• EXERCISE MATERIAL:
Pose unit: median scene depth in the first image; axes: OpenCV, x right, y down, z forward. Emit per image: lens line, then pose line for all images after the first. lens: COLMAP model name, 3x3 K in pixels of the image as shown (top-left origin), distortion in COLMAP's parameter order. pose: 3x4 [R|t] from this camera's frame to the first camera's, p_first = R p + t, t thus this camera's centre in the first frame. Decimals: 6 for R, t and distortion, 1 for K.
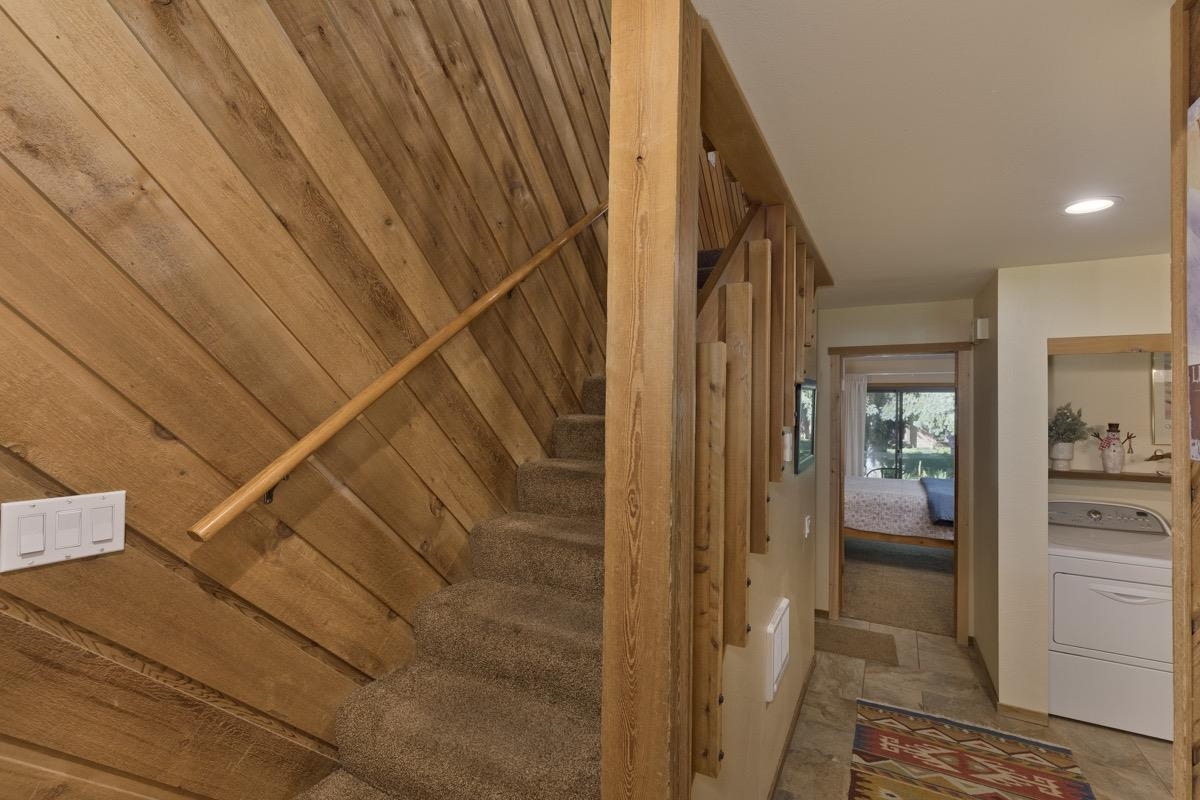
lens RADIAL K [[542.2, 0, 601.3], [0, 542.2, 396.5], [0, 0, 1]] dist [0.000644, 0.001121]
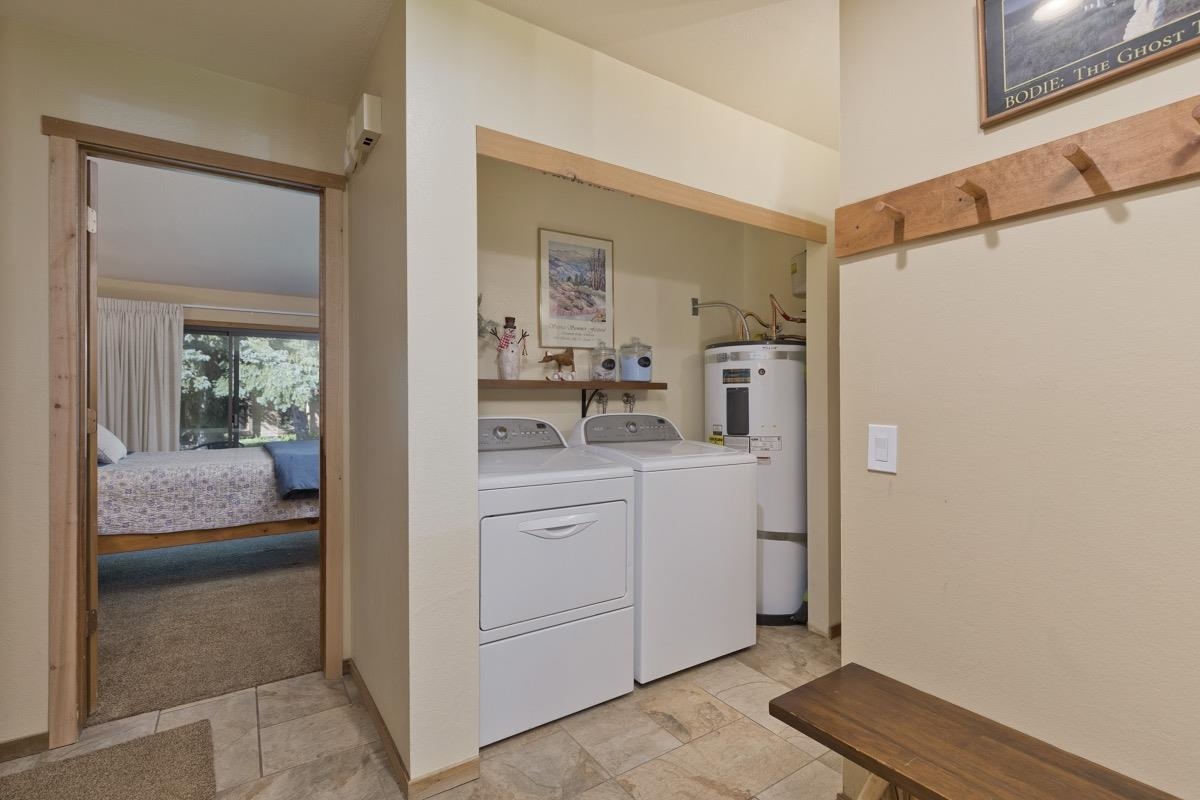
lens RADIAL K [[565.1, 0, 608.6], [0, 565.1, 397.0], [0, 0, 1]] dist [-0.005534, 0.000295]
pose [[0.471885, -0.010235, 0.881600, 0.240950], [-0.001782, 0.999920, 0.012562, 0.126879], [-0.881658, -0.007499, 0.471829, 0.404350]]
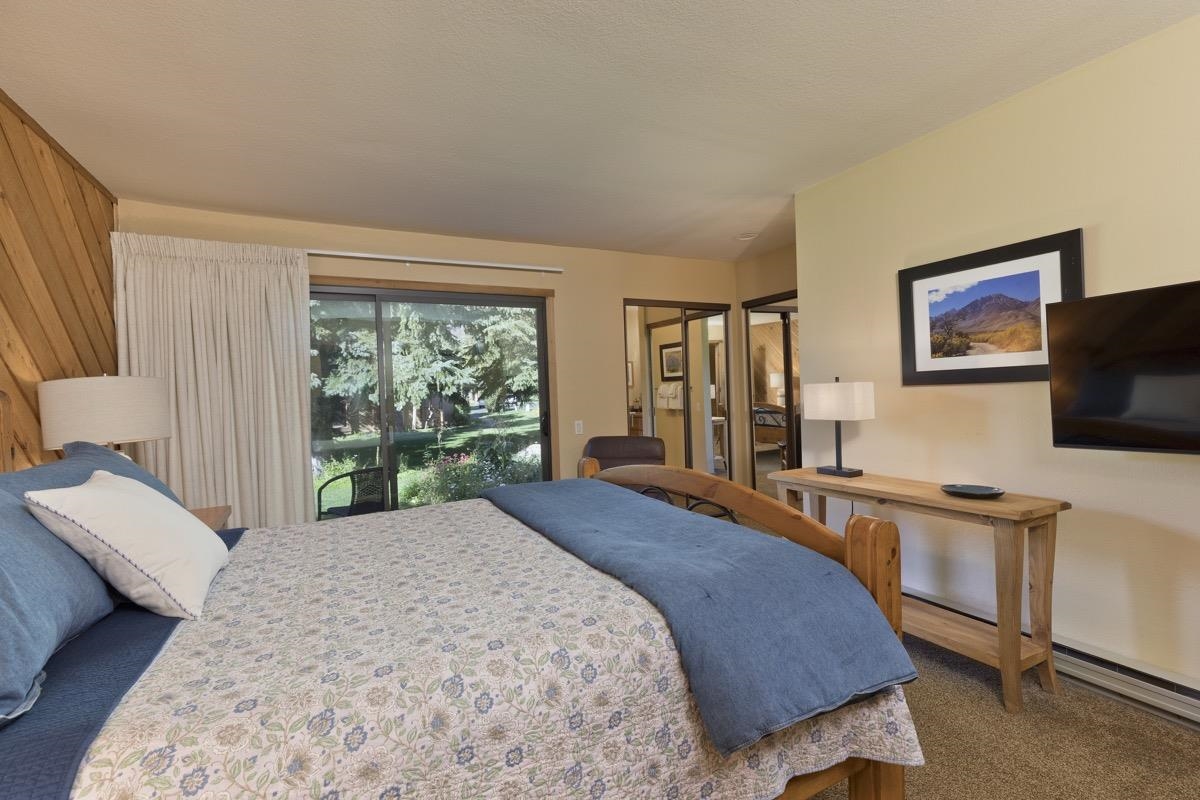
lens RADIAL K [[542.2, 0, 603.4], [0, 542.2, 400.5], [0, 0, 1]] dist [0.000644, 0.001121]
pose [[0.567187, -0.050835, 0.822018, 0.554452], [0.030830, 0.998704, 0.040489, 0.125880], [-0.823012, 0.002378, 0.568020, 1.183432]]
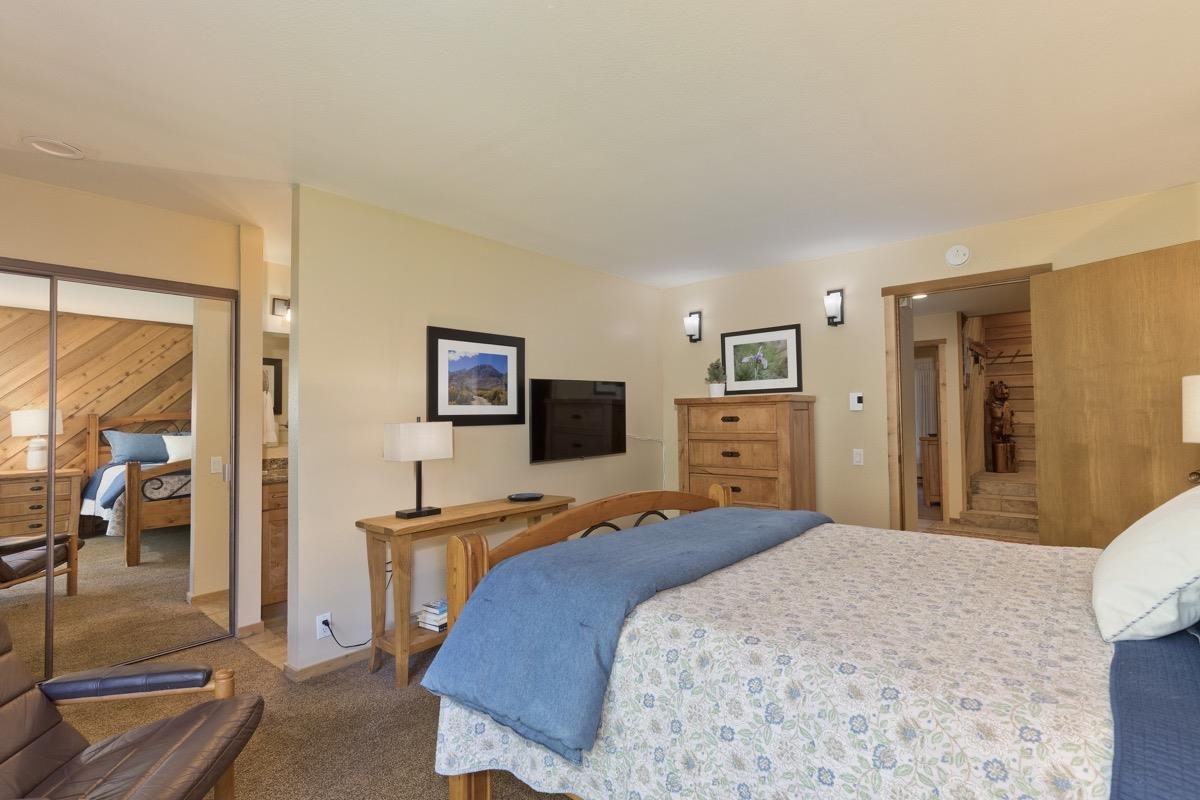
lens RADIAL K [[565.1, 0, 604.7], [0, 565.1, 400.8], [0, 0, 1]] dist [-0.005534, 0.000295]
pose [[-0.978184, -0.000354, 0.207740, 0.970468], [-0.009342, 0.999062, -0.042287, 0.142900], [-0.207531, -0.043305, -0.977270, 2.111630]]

• ACTION ITEM: All entries need to be duplicated exactly, apart from the images.

• SOLUTION TO THIS PROBLEM:
Pose unit: median scene depth in the first image; axes: OpenCV, x right, y down, z forward. Emit per image: lens line, then pose line for all images after the first. lens: COLMAP model name, 3x3 K in pixels of the image as shown (top-left origin), distortion in COLMAP's parameter order. pose: 3x4 [R|t] from this camera's frame to the first camera's, p_first = R p + t, t thus this camera's centre in the first frame. Decimals: 6 for R, t and distortion, 1 for K.
lens RADIAL K [[542.2, 0, 601.3], [0, 542.2, 396.5], [0, 0, 1]] dist [0.000644, 0.001121]
lens RADIAL K [[565.1, 0, 608.6], [0, 565.1, 397.0], [0, 0, 1]] dist [-0.005534, 0.000295]
pose [[0.471885, -0.010235, 0.881600, 0.240950], [-0.001782, 0.999920, 0.012562, 0.126879], [-0.881658, -0.007499, 0.471829, 0.404350]]
lens RADIAL K [[542.2, 0, 603.4], [0, 542.2, 400.5], [0, 0, 1]] dist [0.000644, 0.001121]
pose [[0.567187, -0.050835, 0.822018, 0.554452], [0.030830, 0.998704, 0.040489, 0.125880], [-0.823012, 0.002378, 0.568020, 1.183432]]
lens RADIAL K [[565.1, 0, 604.7], [0, 565.1, 400.8], [0, 0, 1]] dist [-0.005534, 0.000295]
pose [[-0.978184, -0.000354, 0.207740, 0.970468], [-0.009342, 0.999062, -0.042287, 0.142900], [-0.207531, -0.043305, -0.977270, 2.111630]]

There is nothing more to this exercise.